▸ **Directive**
From the Ethiopia violence update below, transcribe the passage that starts with the words "By the Numbers: Ethiopia, 2 April" and ends after the words "to reporting delays.".

▸ **Text passage**
By the Numbers: Ethiopia, 2 April 2018-4 March 2022 1Figures reflect violent events reported since Prime Minister Abiy Ahmed came to power on 2 April 2018.
- Total number of organized violence events: 2,643
- Total number of reported fatalities from organized violence: 15,063
- Total number of reported fatalities from civilian targeting: 6,958
By the Numbers: Ethiopia, 26 February-4 March 2022 2Some events from this coverage period might be included in the data in subsequent weeks due to reporting delays.
- Total number of organized violence events: 9
- Total number of reported fatalities from organized violence: 36
- Total number of reported fatalities from civilian targeting: 6
Ethiopia data are available through a curated EPO data file as well as the main ACLED export tool.
Situation Summary
Last week, Ethiopians celebrated the 126th Adwa victory – a celebration of the victory of Ethiopian forces under King Menelik II over Italian forces in March 1896. In Addis Ababa, there was tension between the people and the government officials due to a change of location for the celebration. During the celebration at Menelik II Square, some people chanted anti-government slogans. On 3 March, a day after the Adwa victory celebration, the Southern Nations, Nationalities and Peoples Region (SNNPR) police entered the Wachamo University compound in Hosaena in Hadiya zone and beat and wounded several students who were wearing T-shirts showing a Menelik II portrait. The security forces accused the students of inciting violence and claimed to have entered the university to stop clashes among students over a picture of Menelik II printed on their T-shirts and an old national flag – the green, yellow and red flag without the national emblem at the center. Violent clashes over the use of the old Ethiopian tri-colored flag last occurred in mid-January in Burayu (see the EPO Weekly: 15-21 January 2022).
On 4 March, the Ethiopian air force conducted two drone strikes on an unspecified target near the Bahire-Negash resort and near Shire airport in North Western Tigray zone, Tigray. Two people were injured due to these strikes. In Southern Tigray zone, Tigray People’s Liberation Front (TPLF) forces abducted 160 youths from Alamata. It is believed that these youths are from Raya ethnic group. According to witnesses, they were abducted by the TPLF to force them to fight for the group (ESAT, 3 March 2022).
On 2 March, Marehan clan militia from Somalia clashed with Maqabul-Ismail Gumcadle sub-clan militia near Lehelow Yucub village in Somali region due to a land dispute. The clashes followed an attack on civilians by the former, but the locals repulsed the attack. More than 10 people were reported killed overall in these incidents.

▸ **Study material**
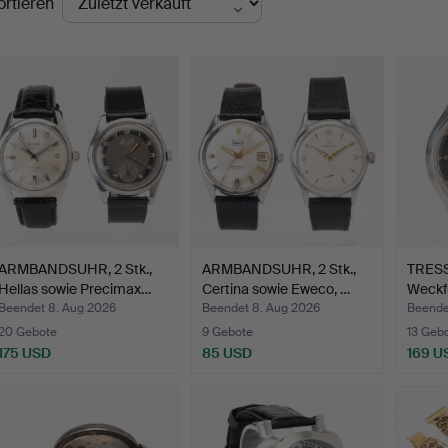
ortieren
ARMBANDSUHR, 2 Stk.,
ARMBANDSUHR, 2 Stk.,
TRESS
Hellas sowie Precimax…
Certina sowie Eweco, …
Weckf
Beendet 8. Aug 2026
Beendet 8. Aug 2026
Beende
20 Gebote
9 Gebote
13 Geb
175 USD
85 USD
169 U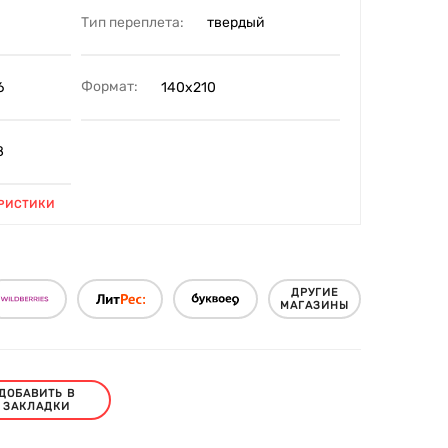
Тип переплета:
твердый
Формат:
6
140х210
8
РИСТИКИ
ДРУГИЕ
МАГАЗИНЫ
ДОБАВИТЬ В
ЗАКЛАДКИ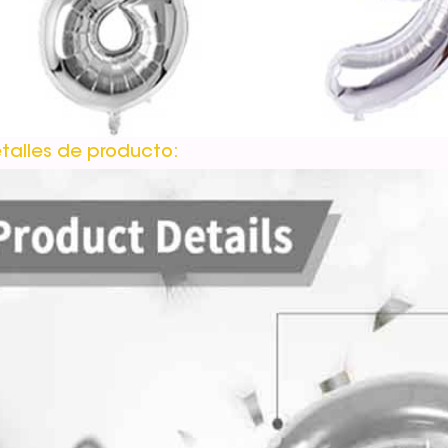
talles de producto: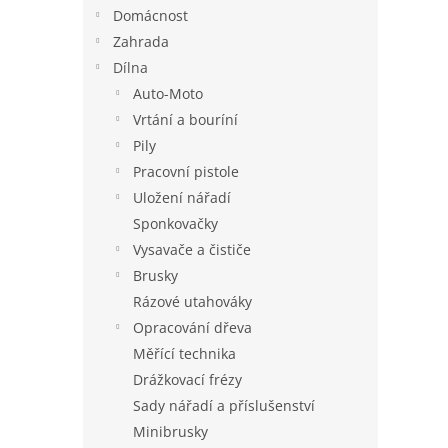
n
Domácnost
e
Zahrada
l
Dílna
Auto-Moto
Vrtání a bouríní
Pily
Pracovní pistole
Uložení nářadí
Sponkovačky
Vysavače a čističe
Brusky
Rázové utahováky
Opracování dřeva
Měřící technika
Drážkovací frézy
Sady nářadí a příslušenství
Minibrusky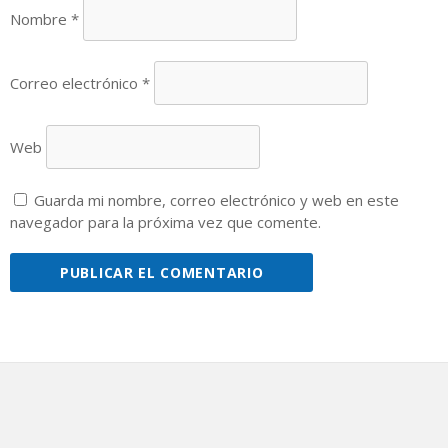
Nombre
*
Correo electrónico
*
Web
Guarda mi nombre, correo electrónico y web en este
navegador para la próxima vez que comente.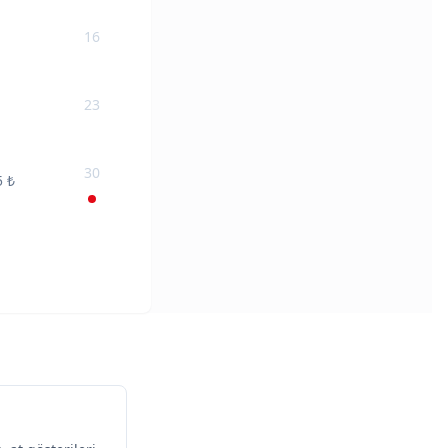
16
23
30
5
₺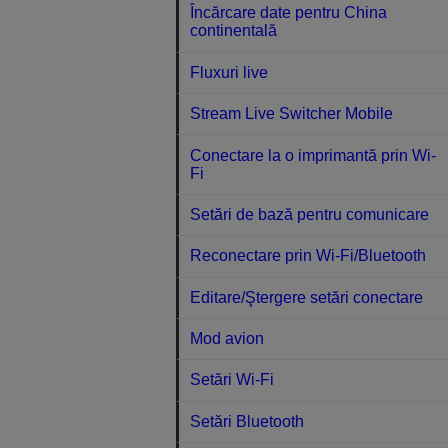
Încărcare date pentru China
continentală
Fluxuri live
Stream Live Switcher Mobile
Conectare la o imprimantă prin Wi-
Fi
Setări de bază pentru comunicare
Reconectare prin Wi-Fi/Bluetooth
Editare/Ştergere setări conectare
Mod avion
Setări Wi-Fi
Setări Bluetooth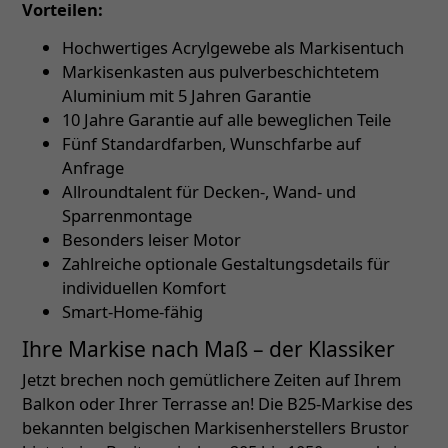
Vorteilen:
Hochwertiges Acrylgewebe als Markisentuch
Markisenkasten aus pulverbeschichtetem
Aluminium mit 5 Jahren Garantie
10 Jahre Garantie auf alle beweglichen Teile
Fünf Standardfarben, Wunschfarbe auf
Anfrage
Allroundtalent für Decken-, Wand- und
Sparrenmontage
Besonders leiser Motor
Zahlreiche optionale Gestaltungsdetails für
individuellen Komfort
Smart-Home-fähig
Ihre Markise nach Maß – der Klassiker
Jetzt brechen noch gemütlichere Zeiten auf Ihrem
Balkon oder Ihrer Terrasse an! Die B25-Markise des
bekannten belgischen Markisenherstellers Brustor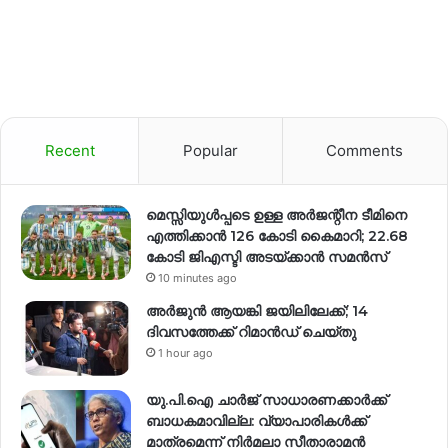
Recent
Popular
Comments
മെസ്സിയുൾപ്പടെ ഉള്ള അർജന്റീന ടീമിനെ
എത്തിക്കാൻ 126 കോടി കൈമാറി; 22.68
കോടി ജിഎസ്ടി അടയ്ക്കാൻ സമൻസ്
10 minutes ago
അർജുൻ ആയങ്കി ജയിലിലേക്ക്; 14
ദിവസത്തേക്ക് റിമാൻഡ് ചെയ്തു
1 hour ago
യു.പി.ഐ ചാർജ് സാധാരണക്കാർക്ക്
ബാധകമാവില്ല: വ്യാപാരികൾക്ക്
മാത്രമെന്ന് നിർമലാ സീതാരാമൻ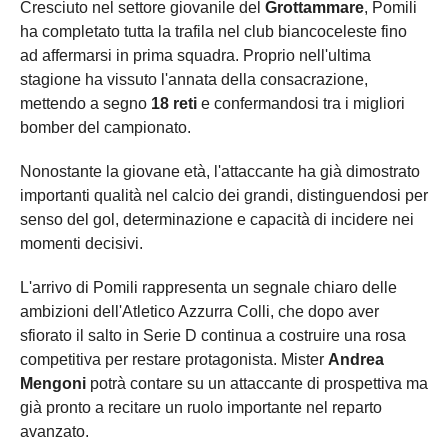
Cresciuto nel settore giovanile del
Grottammare
, Pomili
ha completato tutta la trafila nel club biancoceleste fino
ad affermarsi in prima squadra. Proprio nell'ultima
stagione ha vissuto l'annata della consacrazione,
mettendo a segno
18 reti
e confermandosi tra i migliori
bomber del campionato.
Nonostante la giovane età, l'attaccante ha già dimostrato
importanti qualità nel calcio dei grandi, distinguendosi per
senso del gol, determinazione e capacità di incidere nei
momenti decisivi.
L'arrivo di Pomili rappresenta un segnale chiaro delle
ambizioni dell'Atletico Azzurra Colli, che dopo aver
sfiorato il salto in Serie D continua a costruire una rosa
competitiva per restare protagonista. Mister
Andrea
Mengoni
potrà contare su un attaccante di prospettiva ma
già pronto a recitare un ruolo importante nel reparto
avanzato.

▸ **Task output**
By the Numbers: Ethiopia, 2 April 2018-4 March 2022 1Figures reflect violent events reported since Prime Minister Abiy Ahmed came to power on 2 April 2018.
- Total number of organized violence events: 2,643
- Total number of reported fatalities from organized violence: 15,063
- Total number of reported fatalities from civilian targeting: 6,958
By the Numbers: Ethiopia, 26 February-4 March 2022 2Some events from this coverage period might be included in the data in subsequent weeks due to reporting delays.